### Directions
Rewrite the lines below, switching every "depth" to "length" and leaving the rest unchanged. Leave the picture out.

### Source material
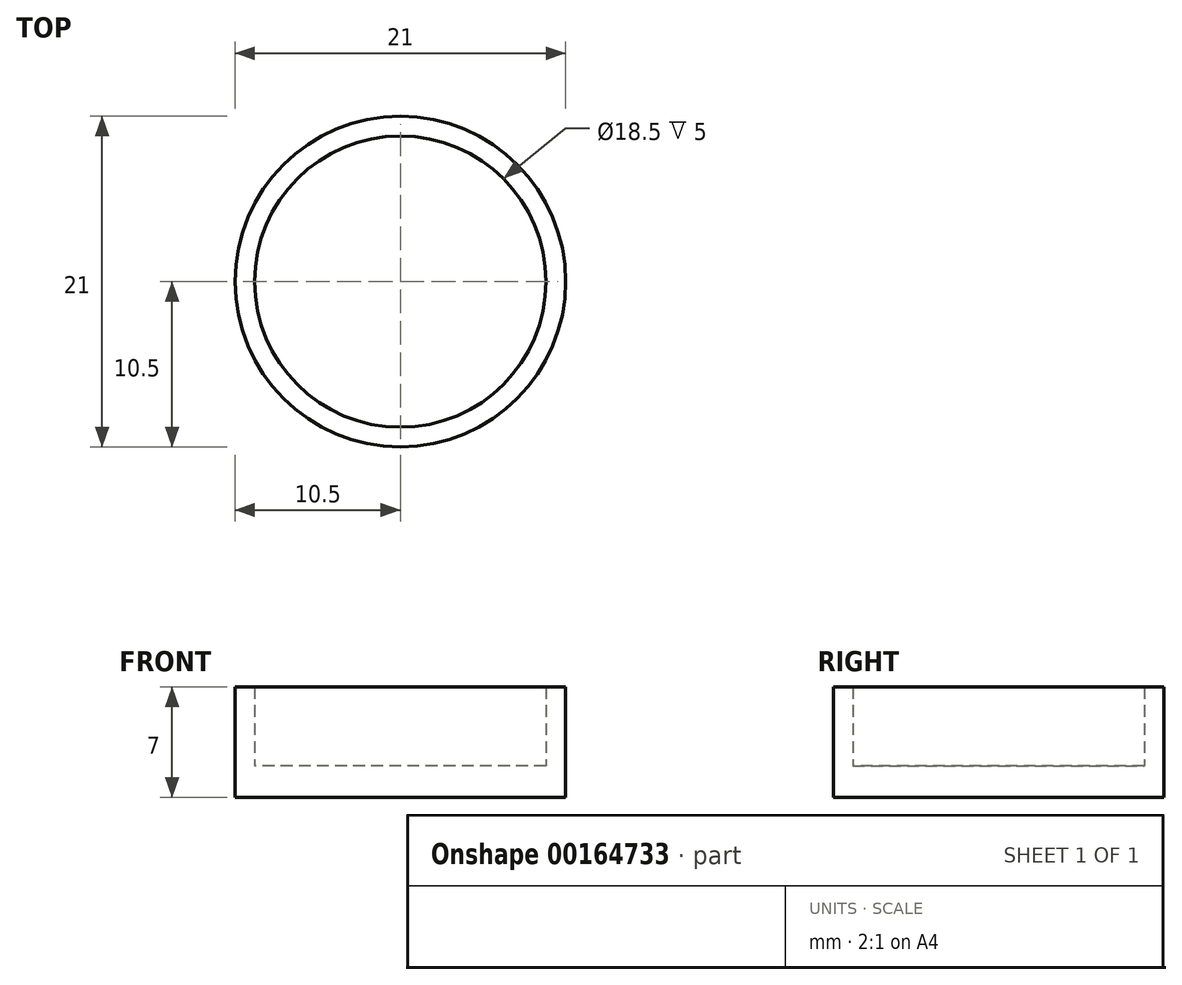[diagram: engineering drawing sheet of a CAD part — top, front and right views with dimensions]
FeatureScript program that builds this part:
annotation { "Feature Type Name" : "Feature", "Feature Type Description" : "" }
export const myFeature = defineFeature(function(context is Context, id is Id, definition is map)
    precondition{}
    {
        {
            var Q0;
            Q0=qCreatedBy(makeId("Top.planeOp"),FACE);
            var sketch = newSketch(context, id + "F0", { "sketchPlane" : qUnion([Q0])});
            skCircle(sketch, "E0", {"center": v(0, 0) * mm, "radius": 9.25 * mm});
            skCircle(sketch, "E1", {"center": v(0, 0) * mm, "radius": 10.5 * mm});
            skSolve(sketch);
        }
        {
            var Q0;
            Q0=qSketchRegion(id+"F0",true);
            extrude(context, id + "F1", {"entities" : qUnion([Q0]), "depth" : 7 * mm});
        }
        {
            var Q0;
            Q0=makeQuery(id+"F0.imprint","IMPRINT",FACE,{"disambiguationData":[TD([[makeQuery(id+"F0.imprint","IMPRINT",EDGE,{"derivedFrom":sQuery(id+"F0.wireOp",EDGE,"E0")}),1.0]])]});
            extrude(context, id + "F2", {"entities" : qUnion([Q0]), "operationType" : NewBodyOperationType.ADD, "depth" : 2 * mm});
        }
    });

### Solution
[diagram: engineering drawing sheet of a CAD part — top, front and right views with dimensions]
FeatureScript program that builds this part:
annotation { "Feature Type Name" : "Feature", "Feature Type Description" : "" }
export const myFeature = defineFeature(function(context is Context, id is Id, definition is map)
    precondition{}
    {
        {
            var Q0;
            Q0=qCreatedBy(makeId("Top.planeOp"),FACE);
            var sketch = newSketch(context, id + "F0", { "sketchPlane" : qUnion([Q0])});
            skCircle(sketch, "E0", {"center": v(0, 0) * mm, "radius": 9.25 * mm});
            skCircle(sketch, "E1", {"center": v(0, 0) * mm, "radius": 10.5 * mm});
            skSolve(sketch);
        }
        {
            var Q0;
            Q0=qSketchRegion(id+"F0",true);
            extrude(context, id + "F1", {"entities" : qUnion([Q0]), "length" : 7 * mm});
        }
        {
            var Q0;
            Q0=makeQuery(id+"F0.imprint","IMPRINT",FACE,{"disambiguationData":[TD([[makeQuery(id+"F0.imprint","IMPRINT",EDGE,{"derivedFrom":sQuery(id+"F0.wireOp",EDGE,"E0")}),1.0]])]});
            extrude(context, id + "F2", {"entities" : qUnion([Q0]), "operationType" : NewBodyOperationType.ADD, "length" : 2 * mm});
        }
    });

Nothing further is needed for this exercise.